La distinction entre impératif et descriptif est une fiction d’universitaire. Toute description du monde est un modèle d’action. En croyant définir une grille d’analyse, Huntington a bien involontairement produit une norme. Son modèle a très indirectement mais très largement guidé le monde.

Il l’a bien mal fait.

Les principes épistémologiques de Huntington reposent sur la falsifiabilité, l’utilité, la concision. Qu’est ce que l’impératif de concision au regard du choix de faire ou non rentrer la Turquie dans l’Union Européenne? Qu’est ce que l’utilité pour l’analyste, lorsque on est en train de décider de conflits nucléaires possibles, de massacres quotidiens en Irak, de guerres préventives en Iran?

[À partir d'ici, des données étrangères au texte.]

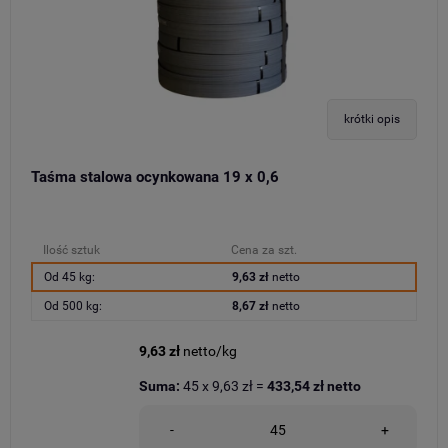
krótki opis
Taśma stalowa ocynkowana 19 x 0,6
Ilość sztuk
Cena za szt.
Od 45 kg:
9,63 zł
netto
Od 500 kg:
8,67 zł
netto
9,63 zł
netto/kg
Suma:
45
x
9,63 zł
=
433,54 zł
netto
-
+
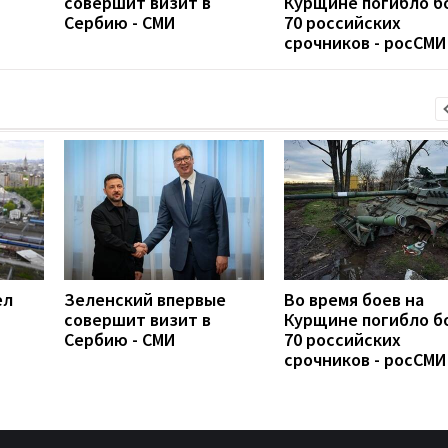
совершит визит в
Курщине погибло б
Сербию - СМИ
70 российских
срочников - росСМИ
ел
Зеленский впервые
Во время боев на
совершит визит в
Курщине погибло б
Сербию - СМИ
70 российских
срочников - росСМИ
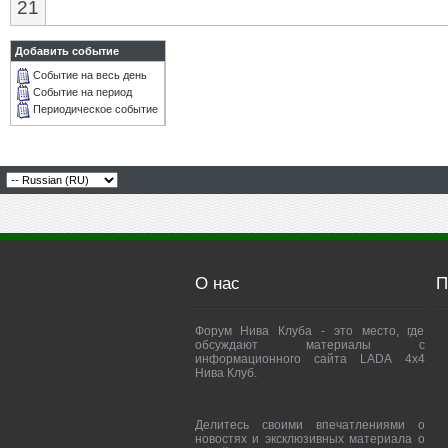
21
Добавить событие
Событие на весь день
Событие на период
Периодическое событие
О нас
П
Форум Нива Клуба - это место, где
обсуждают материалы с
информационного сайта LADA 4x4
Нива Клуб.
Делитесь своими впечатлениями о
новостях и эксклюзивных материала о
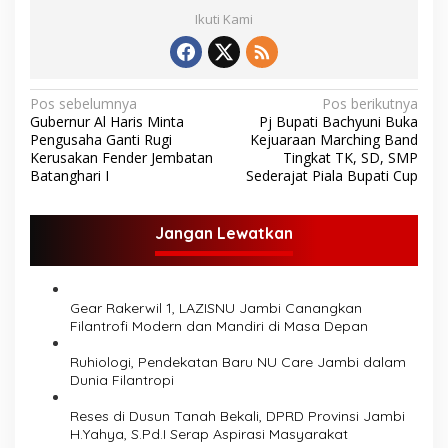
Ikuti Kami
N
Pos sebelumnya
Pos berikutnya
Gubernur Al Haris Minta
Pj Bupati Bachyuni Buka
a
Pengusaha Ganti Rugi
Kejuaraan Marching Band
v
Kerusakan Fender Jembatan
Tingkat TK, SD, SMP
Batanghari I
Sederajat Piala Bupati Cup
i
g
Jangan Lewatkan
a
s
i
Gear Rakerwil 1, LAZISNU Jambi Canangkan
p
Filantrofi Modern dan Mandiri di Masa Depan
o
Ruhiologi, Pendekatan Baru NU Care Jambi dalam
Dunia Filantropi
s
Reses di Dusun Tanah Bekali, DPRD Provinsi Jambi
H.Yahya, S.Pd.I Serap Aspirasi Masyarakat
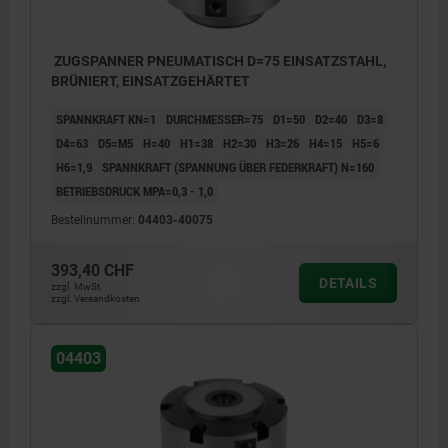
ZUGSPANNER PNEUMATISCH D=75 EINSATZSTAHL,
BRÜNIERT, EINSATZGEHÄRTET
SPANNKRAFT KN=1
DURCHMESSER=75
D1=50
D2=40
D3=8
D4=63
D5=M5
H=40
H1=38
H2=30
H3=26
H4=15
H5=6
H6=1,9
SPANNKRAFT (SPANNUNG ÜBER FEDERKRAFT) N=160
BETRIEBSDRUCK MPA=0,3 - 1,0
Bestellnummer:
04403-40075
393,40 CHF
DETAILS
zzgl. MwSt.
zzgl. Versandkosten
04403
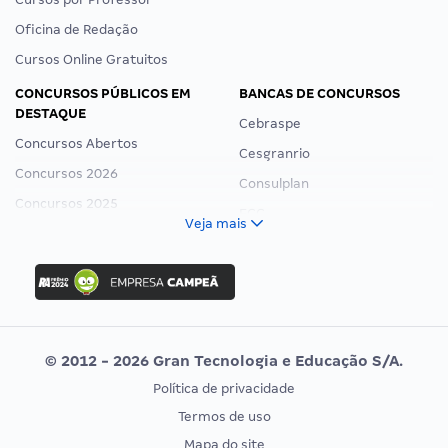
Oficina de Redação
Cursos Online Gratuitos
CONCURSOS PÚBLICOS EM
BANCAS DE CONCURSOS
DESTAQUE
Cebraspe
Concursos Abertos
Cesgranrio
Concursos 2026
Consulplan
Concursos 2025
FCC
Veja mais
Concurso Nacional Unificado
FGV
Concurso Ibama
Idecan
Concurso MPU
Selecon
Editais publicados
Uniase
© 2012 - 2026 Gran Tecnologia e Educação S/A.
Vunesp
Política de privacidade
CONCURSOS POR PROFISSÃO
EXAME DE ORDEM
Termos de uso
Concursos Administrativos
OAB
Mapa do site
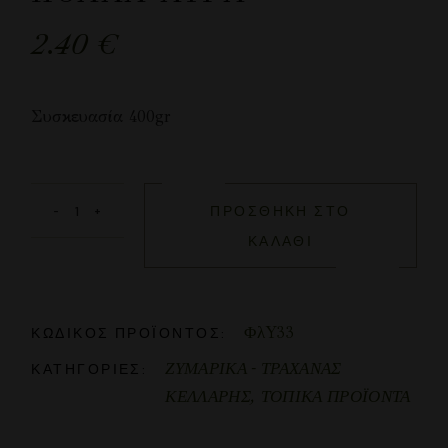
2.40
€
Συσκευασία 400gr
ΠΡΟΣΘΉΚΗ ΣΤΟ
ΚΑΛΆΘΙ
ΦλY33
ΚΩΔΙΚΌΣ ΠΡΟΪΌΝΤΟΣ:
ΖΥΜΑΡΙΚΑ - ΤΡΑΧΑΝΑΣ
ΚΑΤΗΓΟΡΊΕΣ:
ΚΕΛΛΑΡΗΣ
,
ΤΟΠΙΚΑ ΠΡΟΪΟΝΤΑ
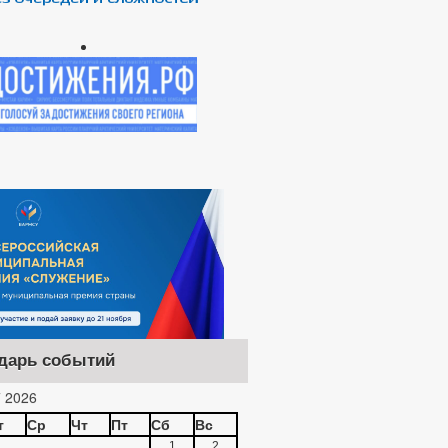
дарь событий
 2026
т
Ср
Чт
Пт
Сб
Вс
1
2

Le modèle de Huntington est erroné car ses critères de validation sont sans rapport avec l’usage effectif qui en est fait. La remarquable analyse des premières années engendre une mécanique infernale, un projet politique aveugle, irresponsable, dangereux.

Il est urgent de ne plus suivre le modèle de Huntington pour éviter que ne se réalise la morale d’affrontement culturaliste qu’il a très involontairement légitimé et qui lui a aujourd’hui échappé.